┌─ TEXT BLOCK
- Born: March 14, 1892 Dayton, Ohio
- Died: June 3, 1967 (aged 75) Durham, North Carolina
- Education: University of Michigan
- Known for: Introduction of statistical sampling and experimental design to American forestry. Growth & yield modeling
- Awards: Distinguished Service Cross Barrington Moore Memorial Award in Biological Science, Society of American Foresters
- Scientific career
- Fields: Forestry
- Workplaces: University of California, Berkeley, United States Forest Service, Duke University

= Francis X. Schumacher =

American forest biometrician (1892–1967)
└─
┌─ GIVEN ENTRIES
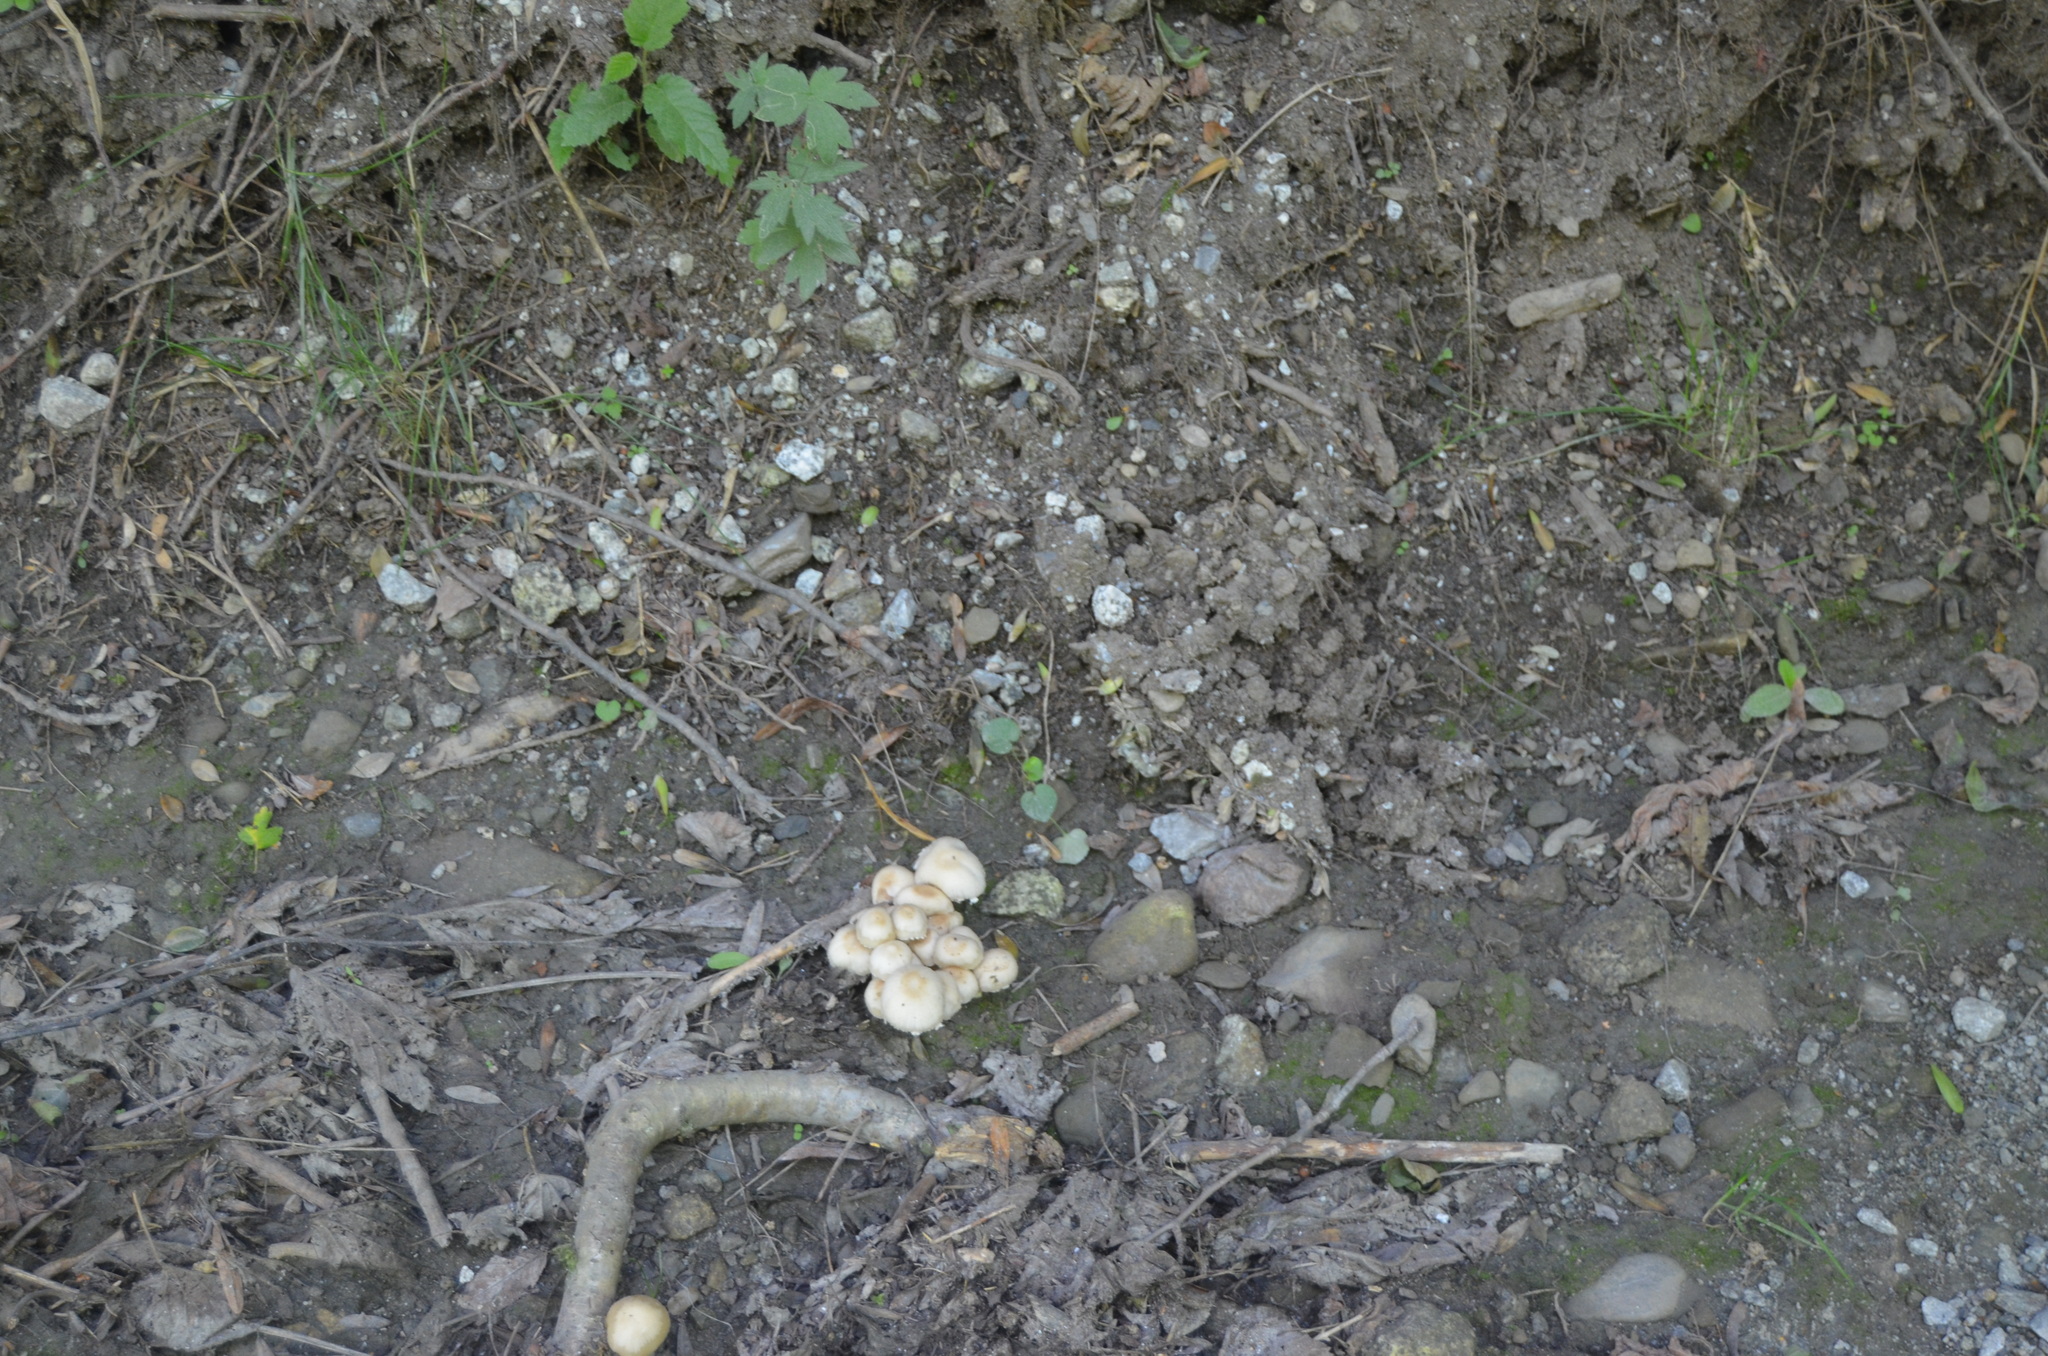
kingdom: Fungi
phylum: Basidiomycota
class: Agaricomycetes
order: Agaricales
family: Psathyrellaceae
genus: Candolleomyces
└─
## TASKS
**1.** Decide whether each statement below agrees with the Schumacher profile. Answer yes or no for each and quote the deciding words from the Schumacher profile.
(a) Schumacher studied at the University of Michigan.
(b) Schumacher died in Dayton, Ohio.
(c) Duke University is listed among Schumacher's workplaces.
**2.** Please carry the Schumacher profile forward from its last line.

## ANSWERS BY ITEM
**1.**
(a) Yes: "Education: University of Michigan"
(b) No: "Died: June 3, 1967 (aged 75) Durham, North Carolina"
(c) Yes: "Workplaces: University of California, Berkeley, United States Forest Service, Duke University"

**2.**
Francis X. Schumacher (March 14, 1892 – June 3, 1967) was a prominent forest biometrician. He served on the forestry faculty at The University of California before being called to work as chief of the section forest measurements, U.S. Forest Service. His interest in statistics led him to an affiliation with R.A. Fisher, and Schumacher led early advances to adopt statistical methods in forest inventories and silvicultural research. He joined the faculty of the Duke Graduate School of Forestry as one of its original seven faculty members. He co-authored textbooks on forest mensuration and sampling with other notable forest biometricians Donald Bruce and Roy A. Chapman. He was the first to apply the equation form Y = e^{a+b/X}, widely known as the Schumacher equation, to timber growth and yield modeling.

In 1957, he was elected as a Fellow of the American Statistical Association.
Schumacher was named a Fellow, Society of American Foresters in 1959 and was awarded an honorary doctorate from North Carolina State University the same year.